In other notable events, Deception featured as the base from which legendary Australian explorer and pilot Hubert Wilkins made the first ever Antarctic flight from a Whalers Bay ash runway in 1928. With its sheltered harbor, geothermal hot springs, Deception has a unique ecosystem that thrives despite the inhospitable conditions. It is a place of contradictions, where the icy waters of the Southern Ocean meet the warmth of the Earth's interior, and where penguins and seals frolic alongside steaming vents and black volcanic sand.

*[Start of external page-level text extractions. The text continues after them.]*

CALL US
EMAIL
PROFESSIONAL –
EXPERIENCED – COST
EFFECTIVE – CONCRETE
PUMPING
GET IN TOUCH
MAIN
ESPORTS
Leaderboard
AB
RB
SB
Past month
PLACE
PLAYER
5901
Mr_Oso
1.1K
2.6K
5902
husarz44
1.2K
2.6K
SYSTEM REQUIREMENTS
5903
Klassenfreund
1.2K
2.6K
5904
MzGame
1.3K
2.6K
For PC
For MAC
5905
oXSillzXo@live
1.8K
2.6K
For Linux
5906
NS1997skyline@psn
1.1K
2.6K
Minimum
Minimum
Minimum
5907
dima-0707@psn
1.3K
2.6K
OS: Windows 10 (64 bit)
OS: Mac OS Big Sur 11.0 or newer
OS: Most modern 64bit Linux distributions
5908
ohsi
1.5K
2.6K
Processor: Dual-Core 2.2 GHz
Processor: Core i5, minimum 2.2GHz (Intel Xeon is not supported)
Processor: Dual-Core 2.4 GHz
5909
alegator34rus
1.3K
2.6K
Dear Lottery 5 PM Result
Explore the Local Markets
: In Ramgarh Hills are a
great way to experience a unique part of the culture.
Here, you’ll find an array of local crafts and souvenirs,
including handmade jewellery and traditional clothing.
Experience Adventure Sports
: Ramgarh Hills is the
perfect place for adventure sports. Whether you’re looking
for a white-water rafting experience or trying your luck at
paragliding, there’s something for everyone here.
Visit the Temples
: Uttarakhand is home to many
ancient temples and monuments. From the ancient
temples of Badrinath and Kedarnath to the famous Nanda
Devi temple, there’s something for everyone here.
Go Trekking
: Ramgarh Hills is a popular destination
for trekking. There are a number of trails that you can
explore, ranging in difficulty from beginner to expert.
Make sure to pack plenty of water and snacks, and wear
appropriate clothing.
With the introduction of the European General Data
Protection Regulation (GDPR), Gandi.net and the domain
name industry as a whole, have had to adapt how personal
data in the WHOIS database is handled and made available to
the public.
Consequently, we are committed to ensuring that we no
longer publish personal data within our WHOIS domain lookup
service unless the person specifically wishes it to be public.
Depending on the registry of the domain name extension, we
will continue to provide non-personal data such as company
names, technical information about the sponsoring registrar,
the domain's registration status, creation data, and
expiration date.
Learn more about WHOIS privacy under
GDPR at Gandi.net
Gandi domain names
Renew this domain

Chinstrap Penguins on Deception Island, Antarctic

Chinstrap penguins on Deception Island

Nature and Wildlife 

Today, Deception Island is a protected area, primarily for botanic and ecological values, because the island has the greatest number of rare plant species of any place in the Antarctic. This is largely due to frequent volcanic activity creating new opportunities for plant colonisation. The island is also home to several species of penguin, including chinstrap, gentoo, and Adélie, as well as seals, whales, and a variety of seabirds. Baily Head, a prominent headland on the outside of the island, supports a truly enormous breeding colony of chinstrap penguins (about 100,000 pairs). 

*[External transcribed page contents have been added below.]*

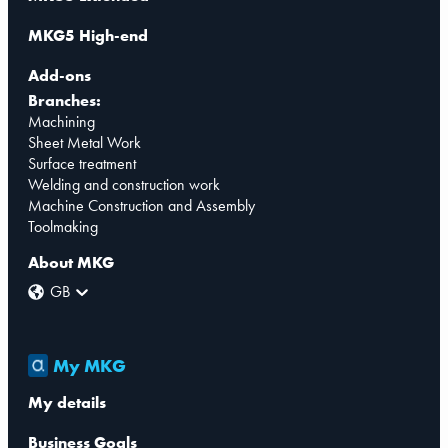
MKG5 High-end
Add-ons
Branches:
Machining
Sheet Metal Work
Surface treatment
Welding and construction work
Machine Construction and Assembly
Toolmaking
About MKG
GB
My MKG
My details
Business Goals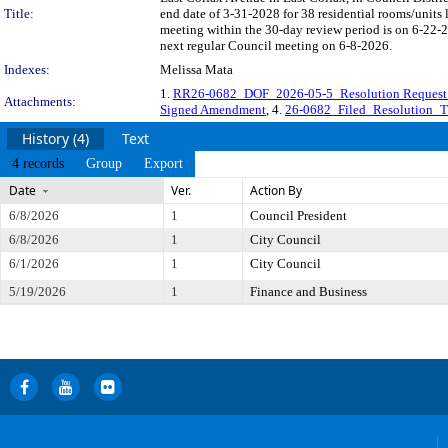
Title:
end date of 3-31-2028 for 38 residential rooms/unit
meeting within the 30-day review period is on 6-22-2
next regular Council meeting on 6-8-2026.
Indexes:
Melissa Mata
1.
RR26-0682_DOF_2026-05-5_Resolution Request
Attachments:
Signed Amendment
, 4.
26-0682_Filed_Resolution_
History (4)
Text
4 records
Group
Export
Date
Ver.
Action By
6/8/2026
1
Council President
6/8/2026
1
City Council
6/1/2026
1
City Council
5/19/2026
1
Finance and Business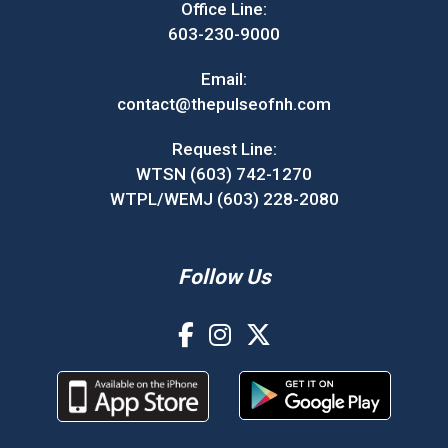
Office Line:
603-230-9000
Email:
contact@thepulseofnh.com
Request Line:
WTSN (603) 742-1270
WTPL/WEMJ (603) 228-2080
Follow Us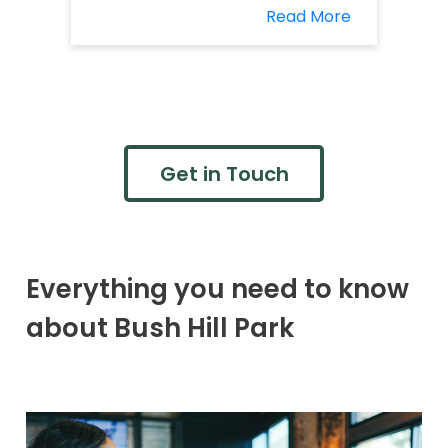
Read More
Get in Touch
Everything you need to know
about Bush Hill Park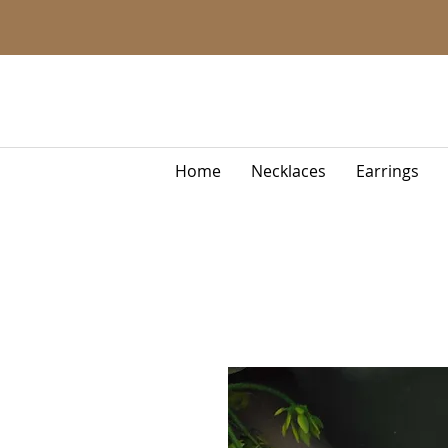
Home
Necklaces
Earrings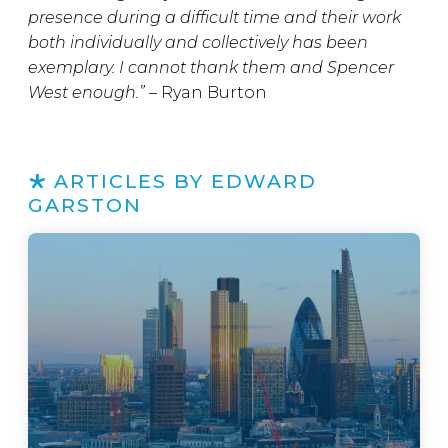
presence during a difficult time and their work
both individually and collectively has been
exemplary. I cannot thank them and Spencer
West enough.” –
Ryan Burton
ARTICLES BY EDWARD
GARSTON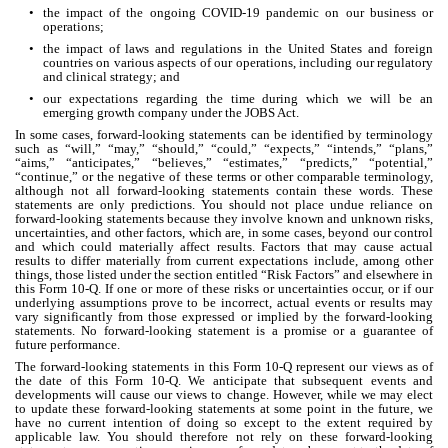
•
the impact of the ongoing COVID-19 pandemic on our business or 
operations;
•
the impact of laws and regulations in the United States and foreign 
countries on various aspects of our operations, including our regulatory 
and clinical strategy; and
•
our expectations regarding the time during which we will be an 
emerging growth company under the JOBS Act.
In some cases, forward-looking statements can be identified by terminology 
such as “will,” “may,” “should,” “could,” “expects,” “intends,” “plans,” 
“aims,” “anticipates,” “believes,” “estimates,” “predicts,” “potential,” 
“continue,” or the negative of these terms or other comparable terminology, 
although not all forward-looking statements contain these words. These 
statements are only predictions. You should not place undue reliance on 
forward-looking statements because they involve known and unknown risks, 
uncertainties, and other factors, which are, in some cases, beyond our control 
and which could materially affect results. Factors that may cause actual 
results to differ materially from current expectations include, among other 
things, those listed under the section entitled “Risk Factors” and elsewhere in 
this Form 10-Q. If one or more of these risks or uncertainties occur, or if our 
underlying assumptions prove to be incorrect, actual events or results may 
vary significantly from those expressed or implied by the forward-looking 
statements. No forward-looking statement is a promise or a guarantee of 
future performance.
The forward-looking statements in this Form 10-Q represent our views as of 
the date of this Form 10-Q. We anticipate that subsequent events and 
developments will cause our views to change. However, while we may elect 
to update these forward-looking statements at some point in the future, we 
have no current intention of doing so except to the extent required by 
applicable law. You should therefore not rely on these forward-looking 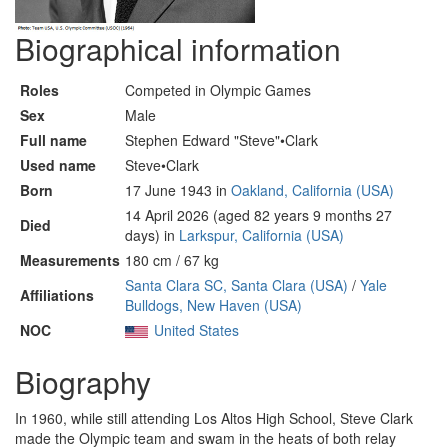
Biographical information
Roles
Competed in Olympic Games
Sex
Male
Full name
Stephen Edward "Steve"•Clark
Used name
Steve•Clark
Born
17 June 1943 in
Oakland, California (USA)
14 April 2026 (aged 82 years 9 months 27
Died
days) in
Larkspur, California (USA)
Measurements
180 cm / 67 kg
Santa Clara SC, Santa Clara (USA)
/
Yale
Affiliations
Bulldogs, New Haven (USA)
NOC
United States
Biography
In 1960, while still attending Los Altos High School, Steve Clark
made the Olympic team and swam in the heats of both relay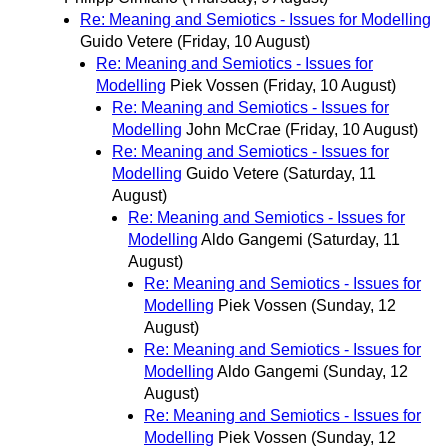
Re: Meaning and Semiotics - Issues for Modelling
Guido Vetere
(Friday, 10 August)
Re: Meaning and Semiotics - Issues for
Modelling
Piek Vossen
(Friday, 10 August)
Re: Meaning and Semiotics - Issues for
Modelling
John McCrae
(Friday, 10 August)
Re: Meaning and Semiotics - Issues for
Modelling
Guido Vetere
(Saturday, 11
August)
Re: Meaning and Semiotics - Issues for
Modelling
Aldo Gangemi
(Saturday, 11
August)
Re: Meaning and Semiotics - Issues for
Modelling
Piek Vossen
(Sunday, 12
August)
Re: Meaning and Semiotics - Issues for
Modelling
Aldo Gangemi
(Sunday, 12
August)
Re: Meaning and Semiotics - Issues for
Modelling
Piek Vossen
(Sunday, 12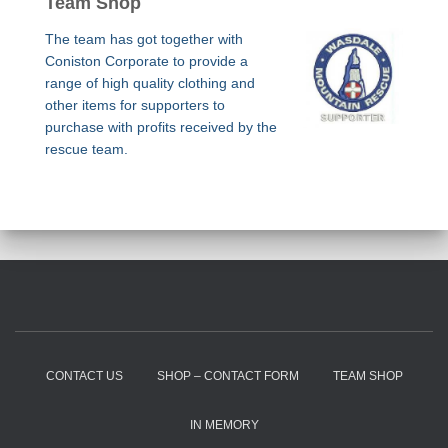
Team Shop
The team has got together with
Coniston Corporate to provide a
range of high quality clothing and
other items for supporters to
purchase with profits received by the
rescue team.
CONTACT US
SHOP – CONTACT FORM
TEAM SHOP
IN MEMORY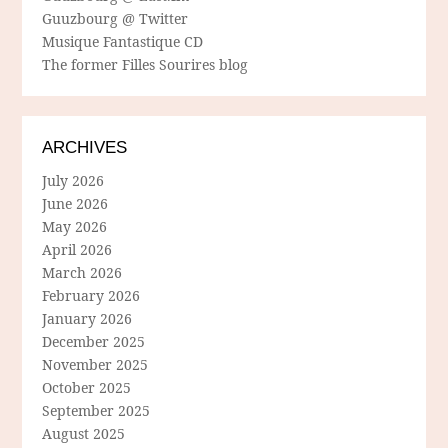
Guuzbourg @ Twitter
Musique Fantastique CD
The former Filles Sourires blog
ARCHIVES
July 2026
June 2026
May 2026
April 2026
March 2026
February 2026
January 2026
December 2025
November 2025
October 2025
September 2025
August 2025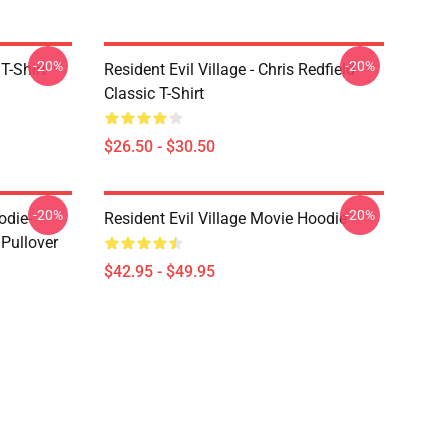
-20%
-20%
T-Shirt
Resident Evil Village - Chris Redfield
Classic T-Shirt
$26.50 - $30.50
-20%
-20%
odie-
Resident Evil Village Movie Hoodie
 Pullover
$42.95 - $49.95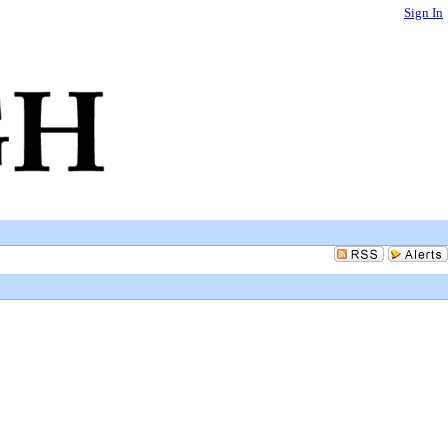
Sign In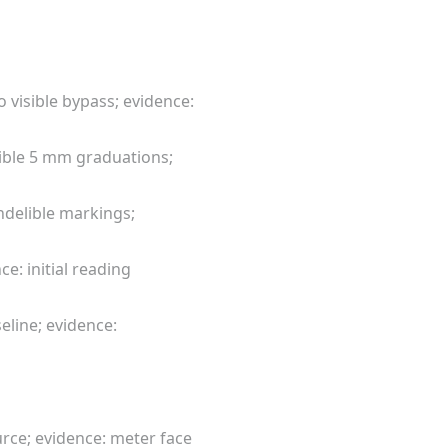
 visible bypass; evidence:
egible 5 mm graduations;
ndelible markings;
e: initial reading
seline; evidence:
rce; evidence: meter face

Very many of our Expedition Cruises to Antarctica do include a visit to Deception. Visits are strictly regulated to ensure that the fragile ecosystem is not disturbed. However, it is worth noting that all ships must participate in a ship scheduler in advance of the season – a kind of lottery – just like all landing sites, there are a strictly limited number of visits allowed and vessels cannot be at the same site simultaneously. Therefore, it is not possible to guarantee in advance whether you will visit any given site. 


Heading Home and Reflections on Antarctica 

On this voyage, Deception Island was our final landing (however it can often be the first) and now the Drake Passage awaited us. These last few days are some of my favourites on any voyage – allowing for some reflection on the voyage and the incredible places we’ve seen. 

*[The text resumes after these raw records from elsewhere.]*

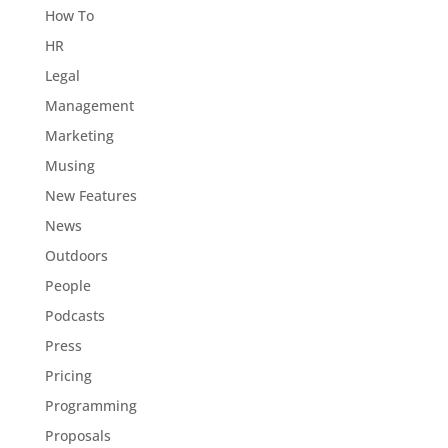
How To
HR
Legal
Management
Marketing
Musing
New Features
News
Outdoors
People
Podcasts
Press
Pricing
Programming
Proposals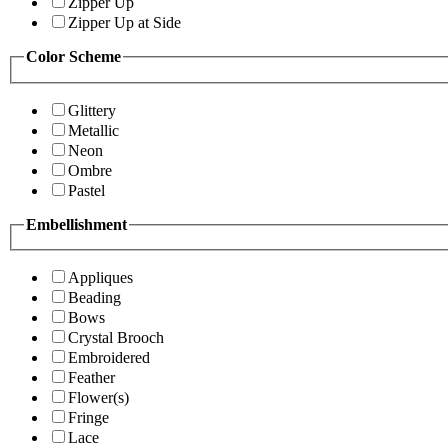
Zipper Up
Zipper Up at Side
Color Scheme
Glittery
Metallic
Neon
Ombre
Pastel
Embellishment
Appliques
Beading
Bows
Crystal Brooch
Embroidered
Feather
Flower(s)
Fringe
Lace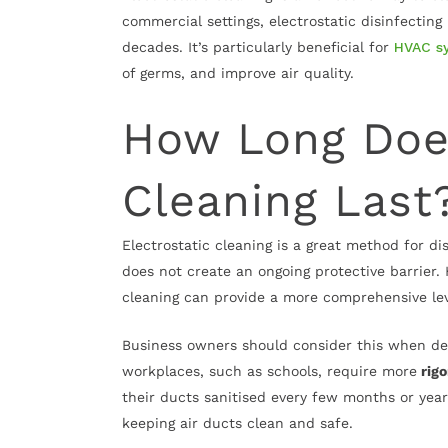
commercial settings, electrostatic disinfectin
decades. It’s particularly beneficial for
HVAC s
of germs, and improve air quality.
How Long Does
Cleaning Last
Electrostatic cleaning is a great method for di
does not create an ongoing protective barrier.
cleaning can provide a more comprehensive lev
Business owners should consider this when de
workplaces, such as schools, require more
rigo
their ducts sanitised every few months or years
keeping air ducts clean and safe.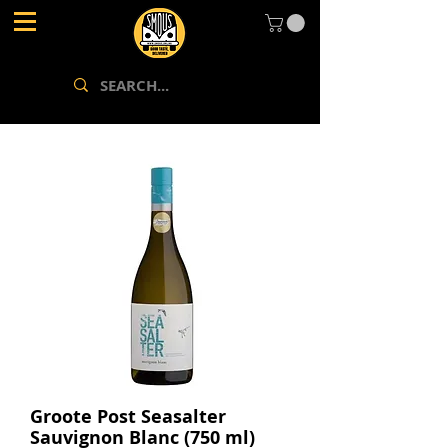
Groote Post Seasalter
Sauvignon Blanc (750 ml)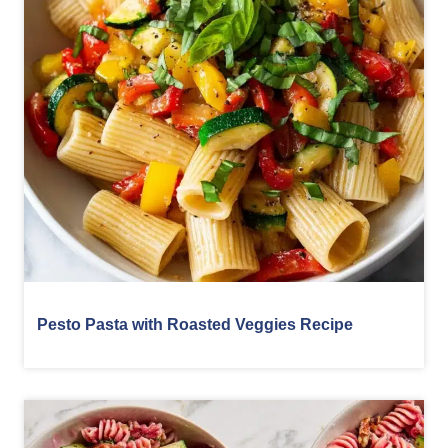
Pesto Pasta with Roasted Veggies Recipe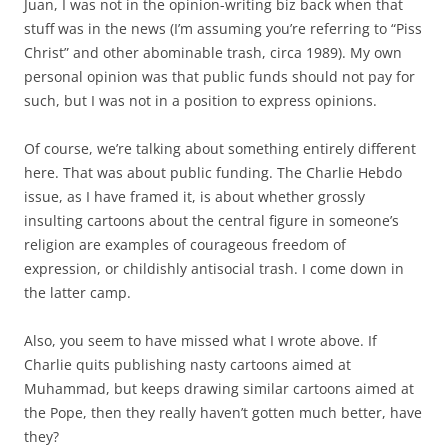
Juan, I was not in the opinion-writing biz back when that
stuff was in the news (I’m assuming you’re referring to “Piss
Christ” and other abominable trash, circa 1989). My own
personal opinion was that public funds should not pay for
such, but I was not in a position to express opinions.
Of course, we’re talking about something entirely different
here. That was about public funding. The Charlie Hebdo
issue, as I have framed it, is about whether grossly
insulting cartoons about the central figure in someone’s
religion are examples of courageous freedom of
expression, or childishly antisocial trash. I come down in
the latter camp.
Also, you seem to have missed what I wrote above. If
Charlie quits publishing nasty cartoons aimed at
Muhammad, but keeps drawing similar cartoons aimed at
the Pope, then they really haven’t gotten much better, have
they?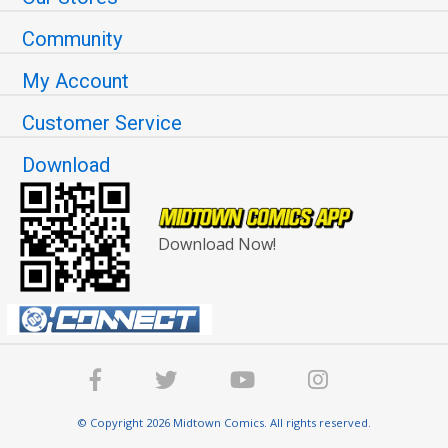
Community
My Account
Customer Service
Download
Download Now!
© Copyright 2026 Midtown Comics. All rights reserved.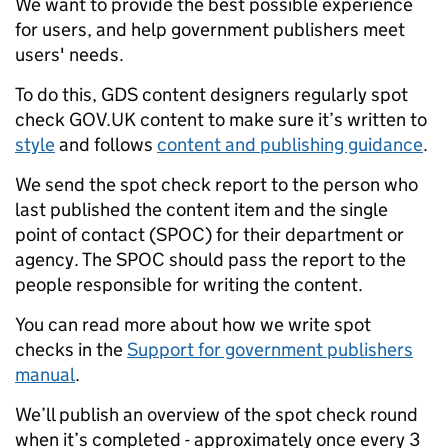
We want to provide the best possible experience
for users, and help government publishers meet
users' needs.
To do this, GDS content designers regularly spot
check GOV.UK content to make sure it’s written to
style
and follows
content and publishing guidance
.
We send the spot check report to the person who
last published the content item and the single
point of contact (SPOC) for their department or
agency. The SPOC should pass the report to the
people responsible for writing the content.
You can read more about how we write spot
checks in the
Support for government publishers
manual
.
We’ll publish an overview of the spot check round
when it’s completed - approximately once every 3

The stark impressions of Deception’s rusty whaling station make one very thankful how much attitudes have changed since the dark days of massive exploitation of Antarctica’s marine wildlife. There are many other ongoing changes in Antarctica – and a great deal of anxiety about what changes global warming are bringing in terms of ice cover reduction and possible effects on ecosystems. Time will of course tell. After countless visits to Antarctica since the 1990s, other very tangible changes I can see is the big growth in the Antarctic cruise industry - including a big increase in the size of the ships. Expedition vessels that were all once under 100 passengers are mostly now double that size, presenting logistical challenges to how operations are made to maximise visitor experience, given the still-strict limit of 100 people ashore at a time. However, this has not been all bad news, since there has simultaneously been constant improvements over the decades in terms of staff professionalism and operations. The Antarctic cruise industry remains one of the most exemplary areas of safe and environmentally responsible travel, with no more than a minor or transitory impact on the environment, fostering amazing experiences, environmental education, scientific research and cooperation. Antarctica is unique, and one of the most perfectly preserved regions on the planet – and we all aim to keep it that way!

Regardless, it makes me thankful for having sailed on one of the very few remaining small ships, since our experiences ashore have been relaxed, unrushed and uncrowded – truly the ideal way to experience Antarctica!